____ Supplied material

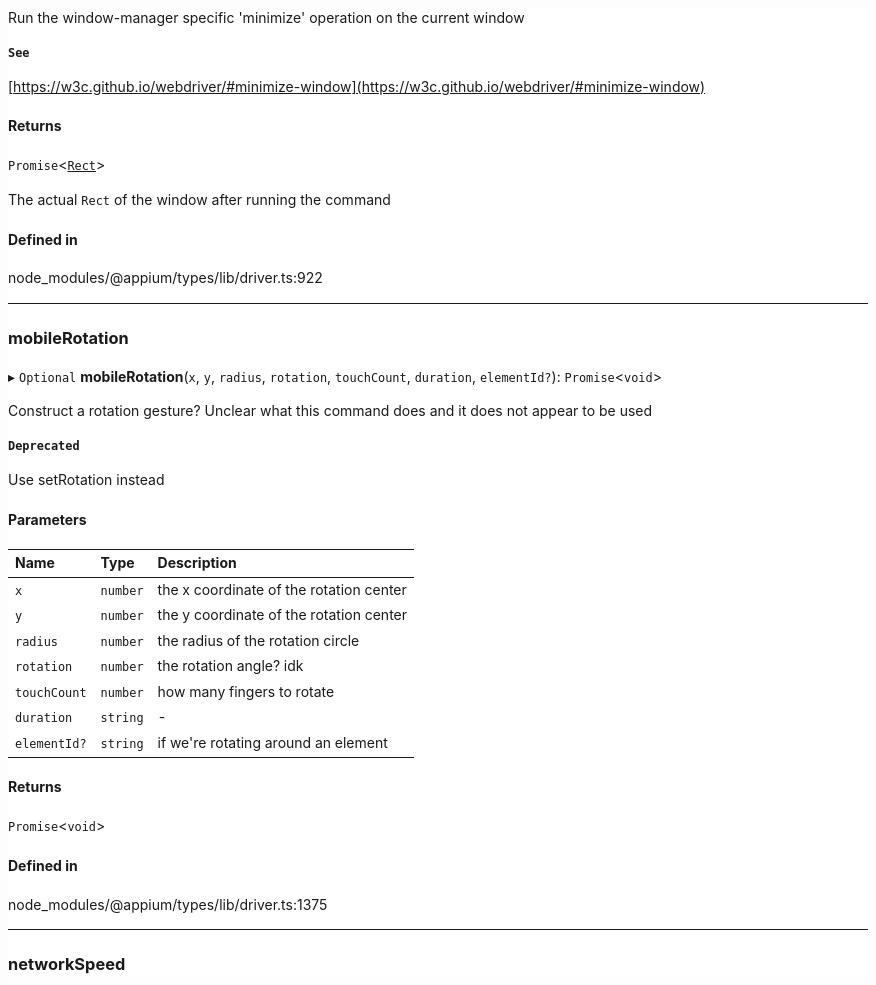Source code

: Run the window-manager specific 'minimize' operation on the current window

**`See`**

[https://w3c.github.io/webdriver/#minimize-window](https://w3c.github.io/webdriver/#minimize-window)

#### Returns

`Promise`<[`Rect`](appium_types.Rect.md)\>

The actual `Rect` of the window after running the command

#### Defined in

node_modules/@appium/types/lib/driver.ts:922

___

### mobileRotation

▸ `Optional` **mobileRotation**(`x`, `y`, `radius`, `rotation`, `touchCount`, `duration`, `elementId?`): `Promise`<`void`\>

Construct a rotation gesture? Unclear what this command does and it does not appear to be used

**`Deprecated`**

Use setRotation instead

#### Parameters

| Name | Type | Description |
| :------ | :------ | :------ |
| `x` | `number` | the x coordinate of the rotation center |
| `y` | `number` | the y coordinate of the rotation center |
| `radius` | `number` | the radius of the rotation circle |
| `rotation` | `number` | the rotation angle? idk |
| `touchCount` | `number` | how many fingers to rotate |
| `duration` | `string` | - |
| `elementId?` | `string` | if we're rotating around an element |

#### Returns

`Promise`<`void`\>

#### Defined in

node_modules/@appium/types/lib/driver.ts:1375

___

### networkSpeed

________
____ Supplied material

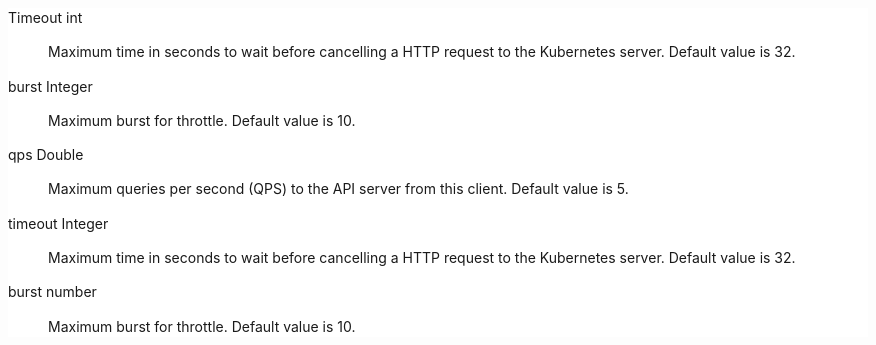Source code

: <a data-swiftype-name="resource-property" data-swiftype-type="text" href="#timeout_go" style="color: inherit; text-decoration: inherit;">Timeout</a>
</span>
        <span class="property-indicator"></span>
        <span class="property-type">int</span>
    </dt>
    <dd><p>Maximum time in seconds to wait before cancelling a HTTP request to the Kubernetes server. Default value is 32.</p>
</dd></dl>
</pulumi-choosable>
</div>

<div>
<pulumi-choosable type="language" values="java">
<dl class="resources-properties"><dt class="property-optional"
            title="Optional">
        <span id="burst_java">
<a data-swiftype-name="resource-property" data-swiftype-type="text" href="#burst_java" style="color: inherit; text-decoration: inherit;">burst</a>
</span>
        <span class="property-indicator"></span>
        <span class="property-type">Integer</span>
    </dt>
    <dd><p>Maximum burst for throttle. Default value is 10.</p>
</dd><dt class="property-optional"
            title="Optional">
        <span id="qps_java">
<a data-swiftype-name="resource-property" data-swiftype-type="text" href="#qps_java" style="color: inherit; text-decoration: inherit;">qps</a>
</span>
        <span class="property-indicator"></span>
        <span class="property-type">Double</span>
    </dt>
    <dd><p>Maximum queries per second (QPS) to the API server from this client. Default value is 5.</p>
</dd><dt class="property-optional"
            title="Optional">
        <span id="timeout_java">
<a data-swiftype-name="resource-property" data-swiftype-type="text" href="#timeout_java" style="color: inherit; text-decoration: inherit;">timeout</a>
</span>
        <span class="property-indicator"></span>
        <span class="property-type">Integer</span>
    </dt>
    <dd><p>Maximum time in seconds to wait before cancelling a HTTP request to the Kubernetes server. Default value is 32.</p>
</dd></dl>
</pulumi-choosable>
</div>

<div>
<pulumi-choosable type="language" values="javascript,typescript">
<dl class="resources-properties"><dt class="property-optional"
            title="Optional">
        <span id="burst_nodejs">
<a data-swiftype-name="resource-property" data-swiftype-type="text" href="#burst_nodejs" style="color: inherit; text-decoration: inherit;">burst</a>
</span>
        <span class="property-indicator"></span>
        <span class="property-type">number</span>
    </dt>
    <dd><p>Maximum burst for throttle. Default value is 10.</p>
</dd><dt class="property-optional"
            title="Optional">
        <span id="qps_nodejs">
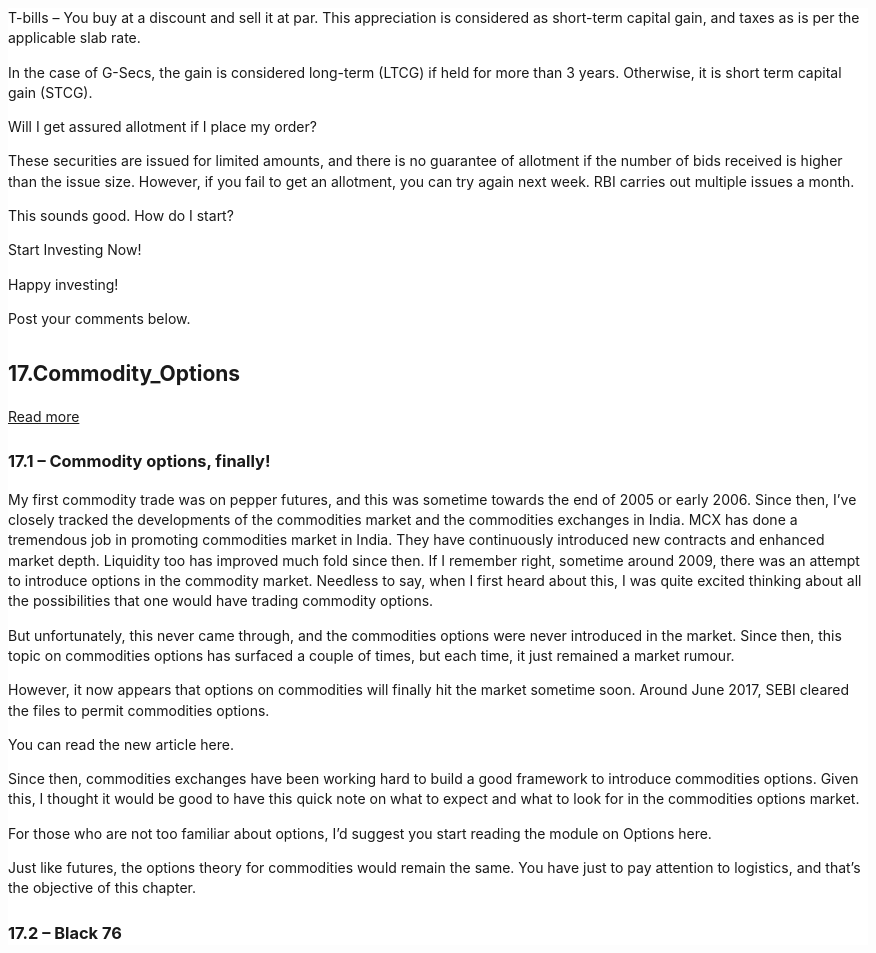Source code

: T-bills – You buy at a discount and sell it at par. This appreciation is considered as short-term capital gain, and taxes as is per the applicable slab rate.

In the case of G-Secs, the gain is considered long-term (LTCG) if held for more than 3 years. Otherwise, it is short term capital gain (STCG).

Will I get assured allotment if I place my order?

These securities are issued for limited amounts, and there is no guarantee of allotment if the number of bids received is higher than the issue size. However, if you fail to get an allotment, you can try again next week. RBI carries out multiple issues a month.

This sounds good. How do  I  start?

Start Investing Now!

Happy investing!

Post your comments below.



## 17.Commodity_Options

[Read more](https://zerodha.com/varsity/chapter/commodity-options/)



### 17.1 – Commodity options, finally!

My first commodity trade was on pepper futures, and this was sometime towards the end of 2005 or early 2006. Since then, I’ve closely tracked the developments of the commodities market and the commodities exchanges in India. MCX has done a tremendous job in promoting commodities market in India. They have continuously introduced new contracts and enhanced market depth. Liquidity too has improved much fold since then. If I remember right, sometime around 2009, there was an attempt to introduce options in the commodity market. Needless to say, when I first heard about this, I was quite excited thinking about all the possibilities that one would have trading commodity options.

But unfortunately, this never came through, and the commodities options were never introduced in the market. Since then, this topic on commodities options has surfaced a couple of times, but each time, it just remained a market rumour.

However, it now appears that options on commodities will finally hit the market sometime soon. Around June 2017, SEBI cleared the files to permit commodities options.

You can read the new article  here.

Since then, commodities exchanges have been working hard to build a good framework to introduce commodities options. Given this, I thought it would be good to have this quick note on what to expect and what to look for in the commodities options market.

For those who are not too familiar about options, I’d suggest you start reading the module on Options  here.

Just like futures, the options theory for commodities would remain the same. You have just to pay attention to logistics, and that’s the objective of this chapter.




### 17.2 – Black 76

________

In the listing above, transcribe exactly everything from the line containing "### 17.1 – Commodity options, finally!" down to the line containing "But unfortunately, this", including both and nothing more.

Finished task.
### 17.1 – Commodity options, finally!

My first commodity trade was on pepper futures, and this was sometime towards the end of 2005 or early 2006. Since then, I’ve closely tracked the developments of the commodities market and the commodities exchanges in India. MCX has done a tremendous job in promoting commodities market in India. They have continuously introduced new contracts and enhanced market depth. Liquidity too has improved much fold since then. If I remember right, sometime around 2009, there was an attempt to introduce options in the commodity market. Needless to say, when I first heard about this, I was quite excited thinking about all the possibilities that one would have trading commodity options.

But unfortunately, this never came through, and the commodities options were never introduced in the market. Since then, this topic on commodities options has surfaced a couple of times, but each time, it just remained a market rumour.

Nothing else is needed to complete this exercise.